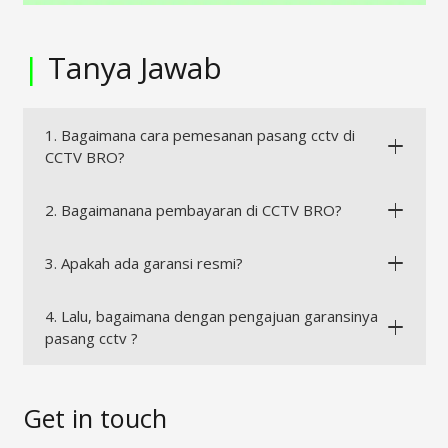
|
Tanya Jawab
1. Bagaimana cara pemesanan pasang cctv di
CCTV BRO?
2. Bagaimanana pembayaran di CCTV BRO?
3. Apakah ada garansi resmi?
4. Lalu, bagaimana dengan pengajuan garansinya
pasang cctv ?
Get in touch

*Action item:* Once you reach the line that contains "Tanya Jawab", transcribe it and all remaining lines of the listing exactly; skip everything before it.

*Result:*
Tanya Jawab
1. Bagaimana cara pemesanan pasang cctv di
CCTV BRO?
2. Bagaimanana pembayaran di CCTV BRO?
3. Apakah ada garansi resmi?
4. Lalu, bagaimana dengan pengajuan garansinya
pasang cctv ?
Get in touch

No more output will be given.